In a video uploaded to YouTube on Saturday purportedly by the terrorist group ISIS, various scenes of jihadist propaganda flash across the screen: militants reading verses from the Quran and examining a map of northern Syria, clips of violent clashes and explosions.

But this video had something else in it that previous videos released by ISIS have not: Surveillance footage apparently shot by a drone.

The almost 14-minute video shows aerial views of Syrian Army Military Base 93 near Raqqa province in northern Syria.

Peter Bergen

ISIS militants attacked the base on August 7, deploying suicide bombers driving truck bombs to soften up resistance in scenes that are also shown in the videotape that was released Saturday.

The caption over the surveillance footage of the Syrian military base reads: “From the drone of the army of the Islamic State.”

That ISIS appears now to be using a relatively sophisticated surveillance drone to plan its military operations underlines an important development: Technology that was once the monopoly of states is now being used by terrorist groups. In April, for example, the Israeli military said it had shot down a drone off the coast of Haifa and that it was operated by Hezbollah, the militant Shiite group operating out of Lebanon.

Hezbollah denied responsibility for the drone, but had claimed earlier that it had operated another drone that had flown 35 miles into Israel in October.

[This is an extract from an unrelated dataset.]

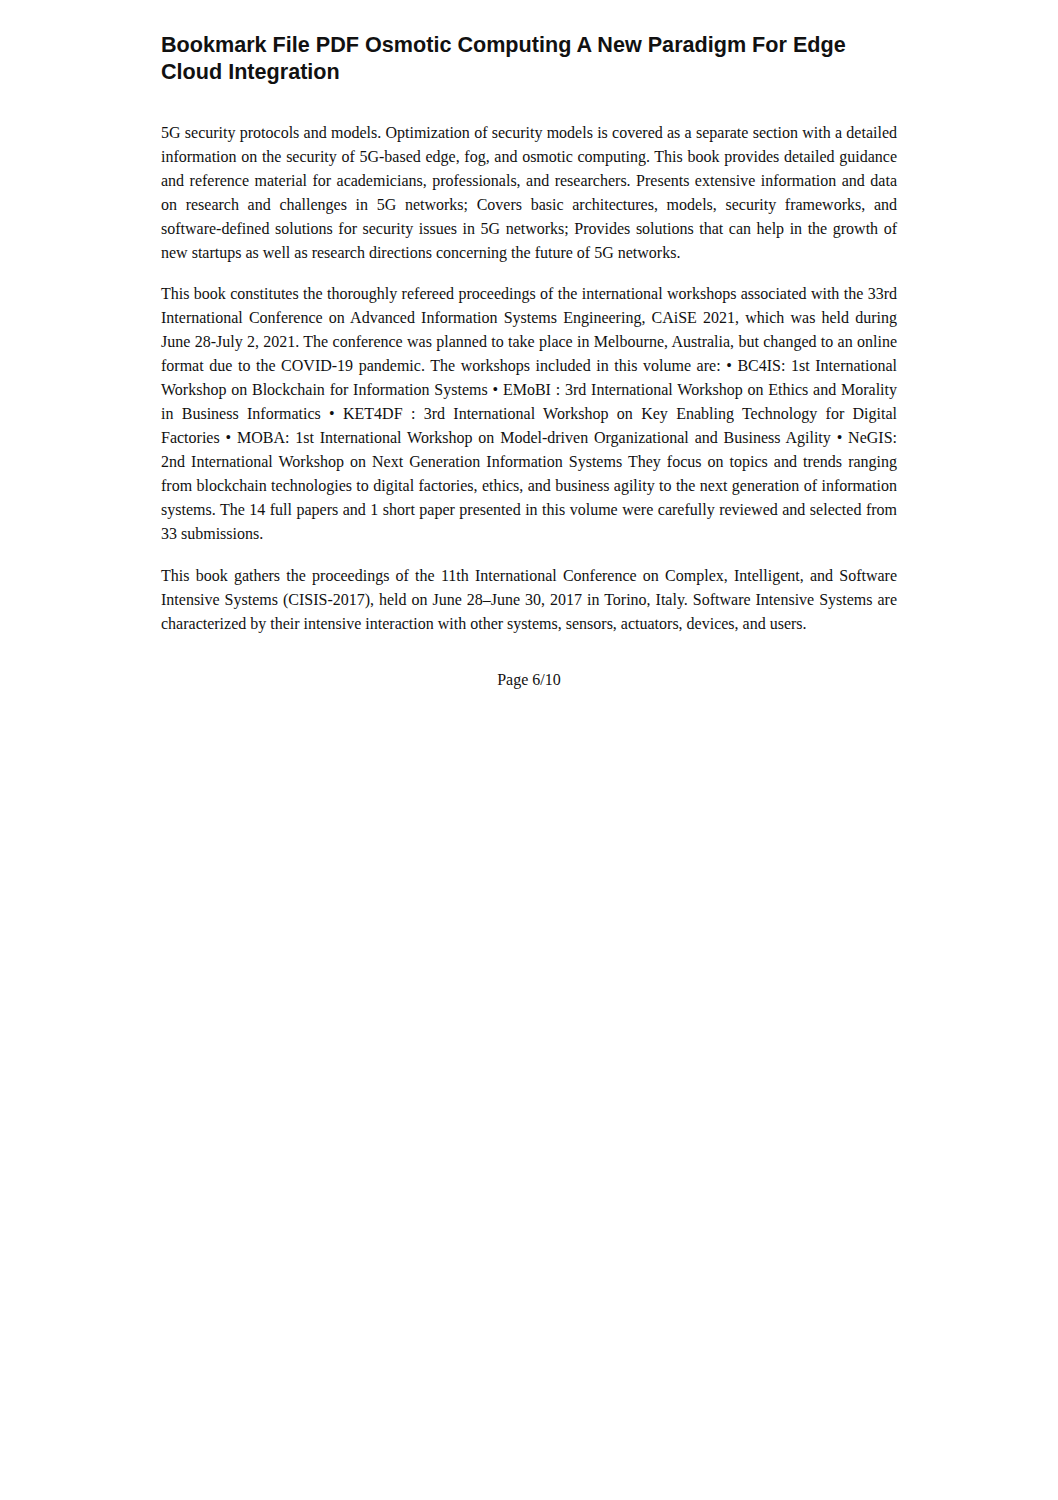Bookmark File PDF Osmotic Computing A New Paradigm For Edge Cloud Integration
5G security protocols and models. Optimization of security models is covered as a separate section with a detailed information on the security of 5G-based edge, fog, and osmotic computing. This book provides detailed guidance and reference material for academicians, professionals, and researchers. Presents extensive information and data on research and challenges in 5G networks; Covers basic architectures, models, security frameworks, and software-defined solutions for security issues in 5G networks; Provides solutions that can help in the growth of new startups as well as research directions concerning the future of 5G networks.
This book constitutes the thoroughly refereed proceedings of the international workshops associated with the 33rd International Conference on Advanced Information Systems Engineering, CAiSE 2021, which was held during June 28-July 2, 2021. The conference was planned to take place in Melbourne, Australia, but changed to an online format due to the COVID-19 pandemic. The workshops included in this volume are: • BC4IS: 1st International Workshop on Blockchain for Information Systems • EMoBI : 3rd International Workshop on Ethics and Morality in Business Informatics • KET4DF : 3rd International Workshop on Key Enabling Technology for Digital Factories • MOBA: 1st International Workshop on Model-driven Organizational and Business Agility • NeGIS: 2nd International Workshop on Next Generation Information Systems They focus on topics and trends ranging from blockchain technologies to digital factories, ethics, and business agility to the next generation of information systems. The 14 full papers and 1 short paper presented in this volume were carefully reviewed and selected from 33 submissions.
This book gathers the proceedings of the 11th International Conference on Complex, Intelligent, and Software Intensive Systems (CISIS-2017), held on June 28–June 30, 2017 in Torino, Italy. Software Intensive Systems are characterized by their intensive interaction with other systems, sensors, actuators, devices, and users.
Page 6/10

Hamas, too, has drone capabilities. On July 14, Israel shot down a Hamas-operated drone that was flying in Israeli airspace above Ashdod, a city in southern Israel, marking what is believed to be the first time the militant group had sent an unmanned aircraft into Israeli territory.

Hamas then posted a video online that showed another drone, this one with four small rockets under its wings, flying over what analysts believe could also be Israeli airspace.

According to Hamas, its military wing, the al-Qassam Brigades, has engineered three different types of drones: ones for surveillance purposes; ones that can be armed; and ones that can operate as self-guided missiles – a sort of “suicide drone.”

Israel subsequently bombed what it claimed was a Hamas-run drone facility in Gaza.

Libyan opposition fighters targeting Libyan dictator Moammar Gadhafi started using drones for surveillance during the summer of 2011 when they bought a Scout drone from a Canadian company.

The Libyan opposition needed a way to survey its routes before sending rebels into areas where Gadhafi’s soldiers were stationed. The four-rotor helicopter that dangles a stabilized camera seemed like the perfect option. The drone cost between $100,000 and $200,000, according to an article by Laura Rozen for Yahoo News.

Armed drones have been deployed in combat by only three countries: the United States, the United Kingdom and Israel. However, according to a count by the New America Foundation, some 80 countries have some kind of drone capability, whether armed or unarmed. Russia, China and Iran are among the nations that possess armed drones but haven’t used them in combat

That terrorist and militant organizations have acquired and used drones during combat operations for surveillance purposes shows how rapidly this technology is proliferating. This is why it is crucial to have some kind of international agreement that governs the use of armed drones by both states and “nonstate actors.”

One could imagine the creation of some kind of Geneva Convention that specifies as a matter of international law when the use of armed drones could be sanctioned outside of conventional war zones to kill terrorists.

Such a convention would also help to prevent the sale or transfer of sophisticated drone technology to nonstate actors such as ISIS.